Power And Distortion Optimized Video Coding For Pervasive Computing Applications

This dissertation investigates video encoding schemes for pervasive computing applications that must ensure low power consumption in addition to high compression efficiency. The contribution of the dissertation is the formulation of a theoretical problem that captures the joint optimization of power and distortion in video coding. The study of the complexity distribution of typical video encoders helps to develop a complexity-scalable video encoding architecture that includes several control parameters to adjust the power consumption of the major modules of the encoder. An analytic framework to model, control and optimize the power-rate-distortion is developed, which facilitates the development of optimization schemes to determine the best configuration of the complexity control parameters according to the either or both the power supply level of the device and the video presentation quality. The dissertation proposes complexity control schemes that dynamically adjust the control parameters.
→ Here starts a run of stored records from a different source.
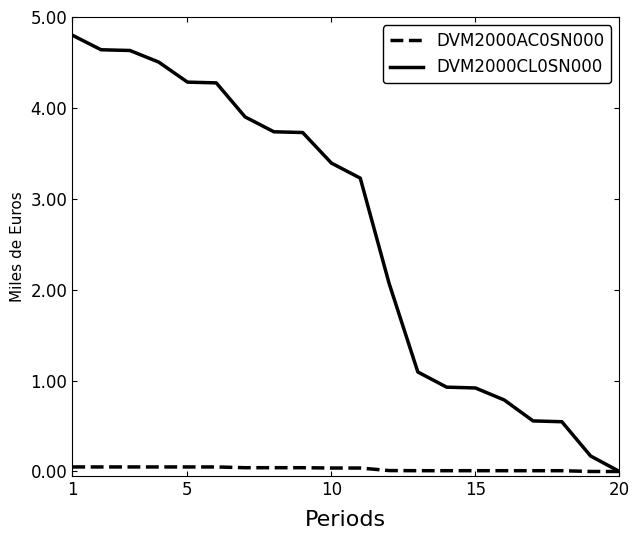

Does the chart display data point markers on the line(s)?

No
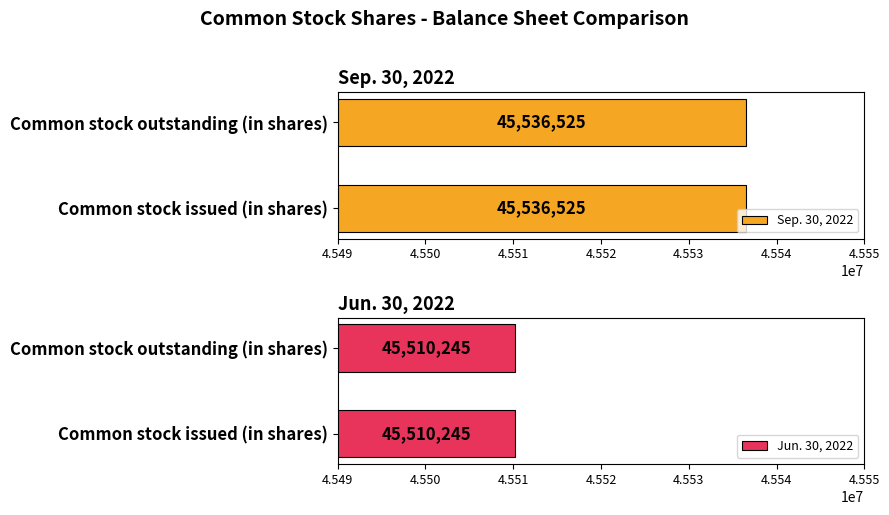

Reading left to right, transcribe all the data shown in this chart.

Sep. 30, 2022: 45536525	45536525
Jun. 30, 2022: 45510245	45510245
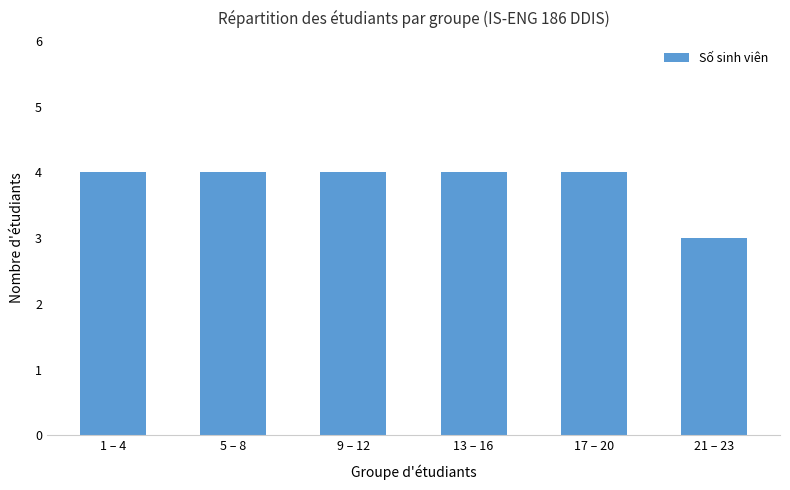

What is the value of the 1st bar from the left?

4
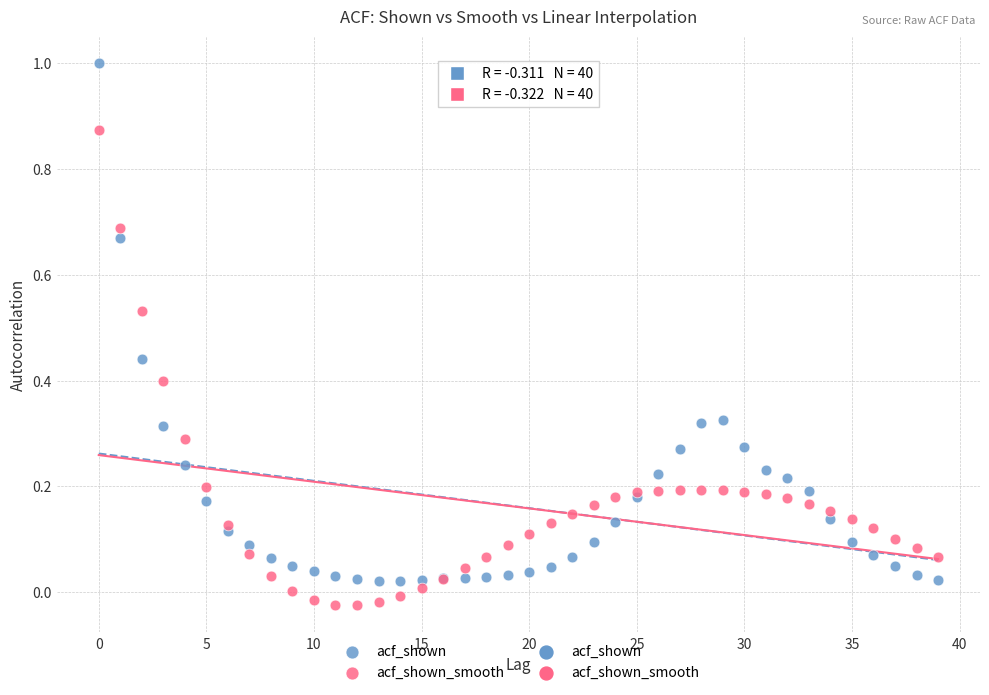

Which series reaches the maximum Y coordinate?

acf_shown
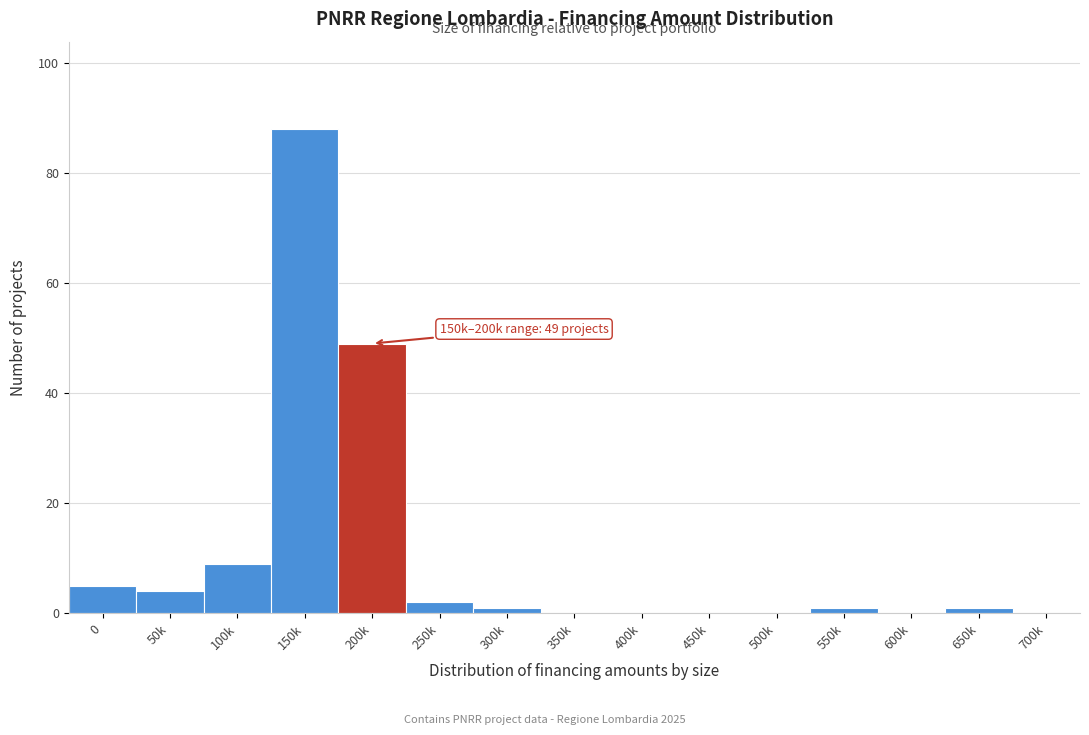

Reading left to right, extract all data points from this chart.

0=5	50k=4	100k=9	150k=88	200k=49	250k=2	300k=1	350k=0	400k=0	450k=0	500k=0	550k=1	600k=0	650k=1	700k=0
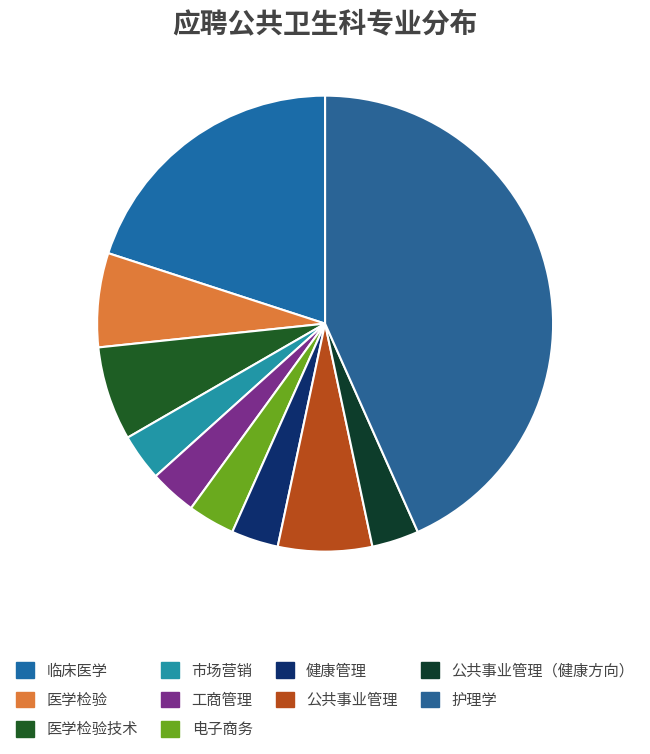

Is there any slice that represents more than half of the pie?

No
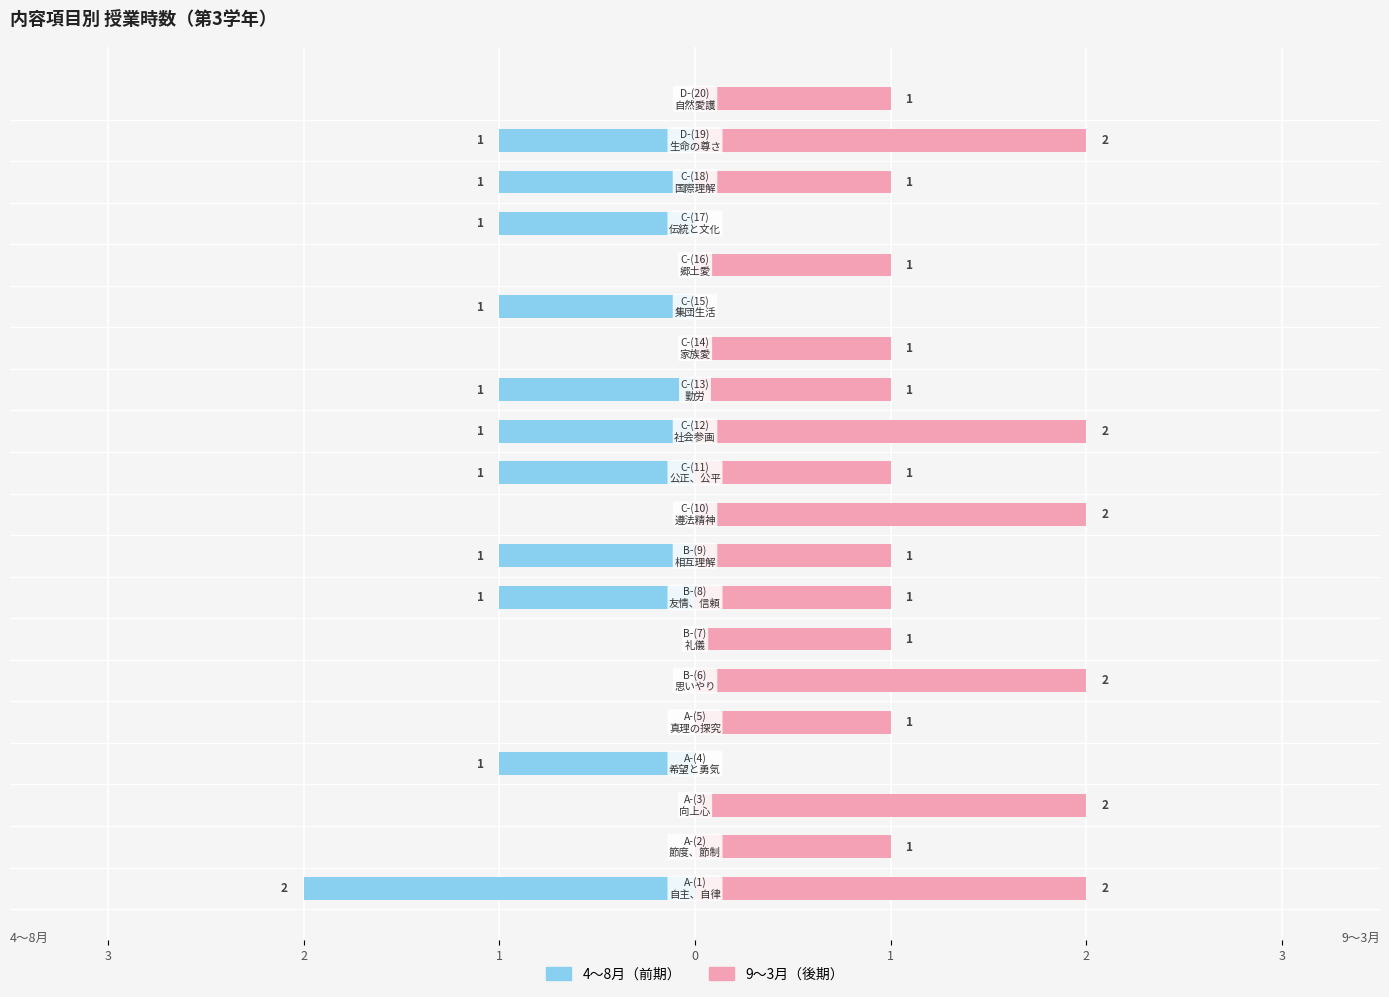

The 4〜8月（前期） series shows 0 at 19. True or false?

True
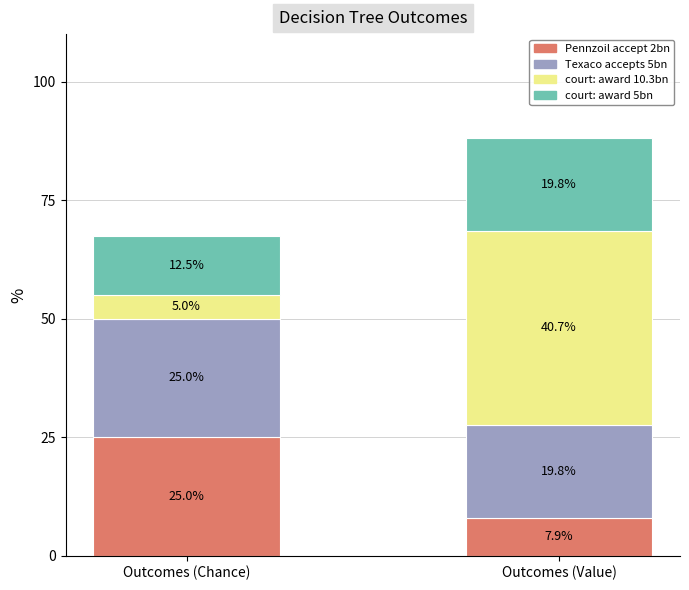

Reading left to right, what are the values for Pennzoil accept 2bn?

25.0	7.9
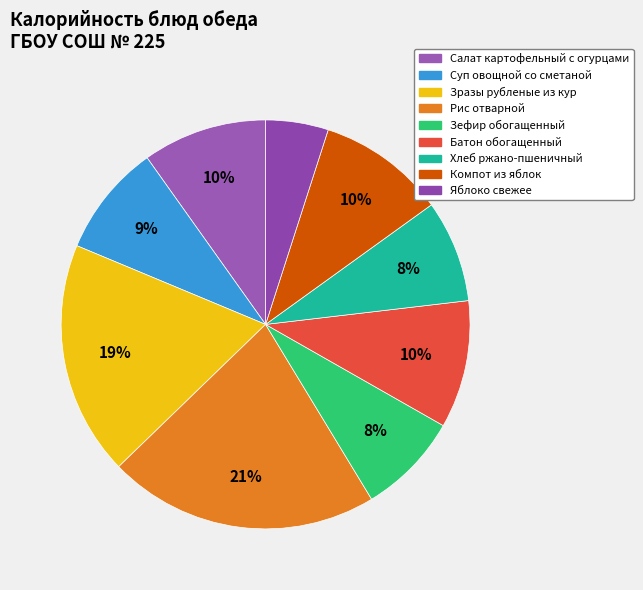

What is the total percentage of Рис отварной and Зразы рубленые из кур?

40.0%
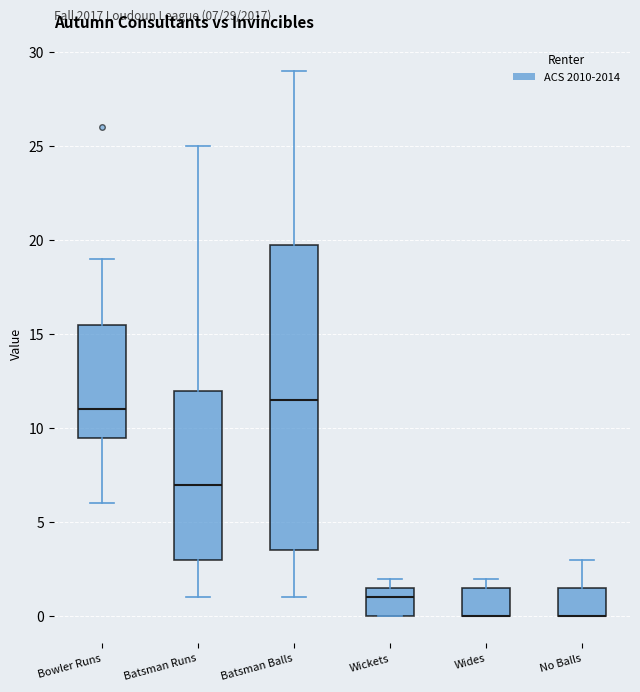

Comparing the boxes themselves (not the whiskers), which one is the tallest?

Batsman Balls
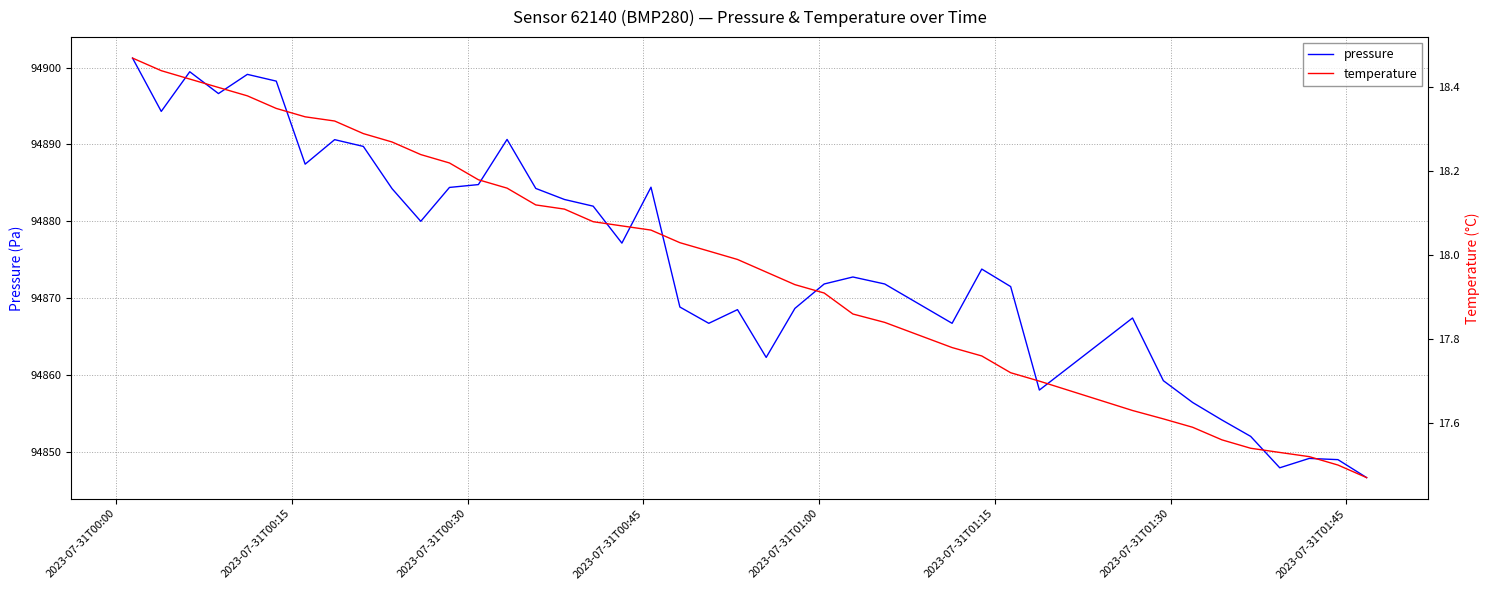

What is the sum of all temperature values?

719.4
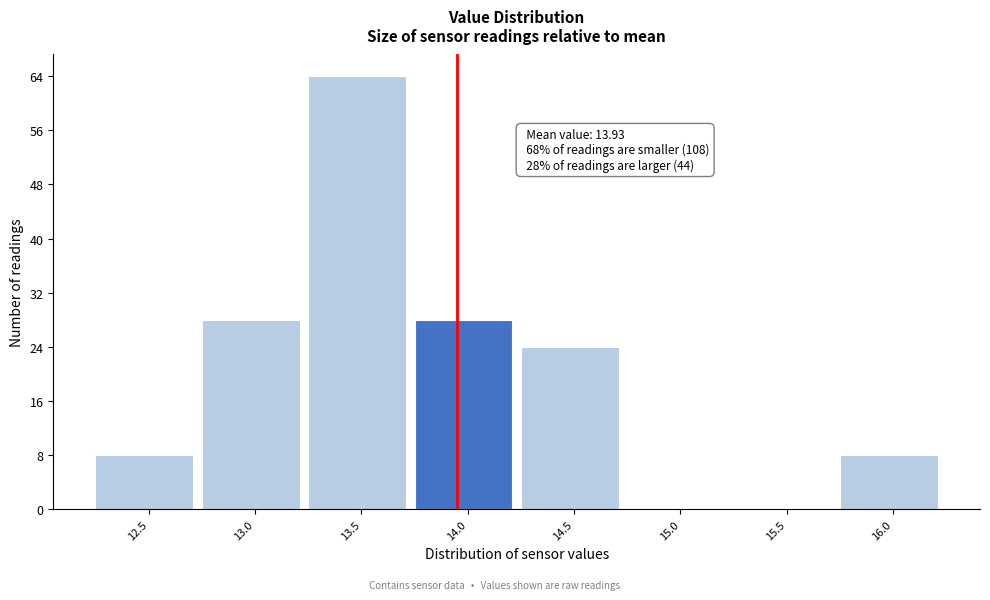

Reading left to right, what are all the values shown in this chart?

12.5=8	13.0=28	13.5=64	14.0=28	14.5=24	15.0=0	15.5=0	16.0=8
Using extensive simulations on an instruction set simulator, the accuracy of the model, and quality of the optimization schemes are investigated. For additional performance improvement, we propose algorithms that exploit the video content to reduce the power consumption and improve the video quality. This is done by obtaining and maintaining the "motion history" of a video sequence in a hierarchical fashion. By adaptively adjusting the complexity parameters according to the motion history information gained from the video sequence, the power is saved when the scene has little motion and consumed when the motion activity increases. Extensive experiments have been performed to show the validity and merits of the proposed techniques.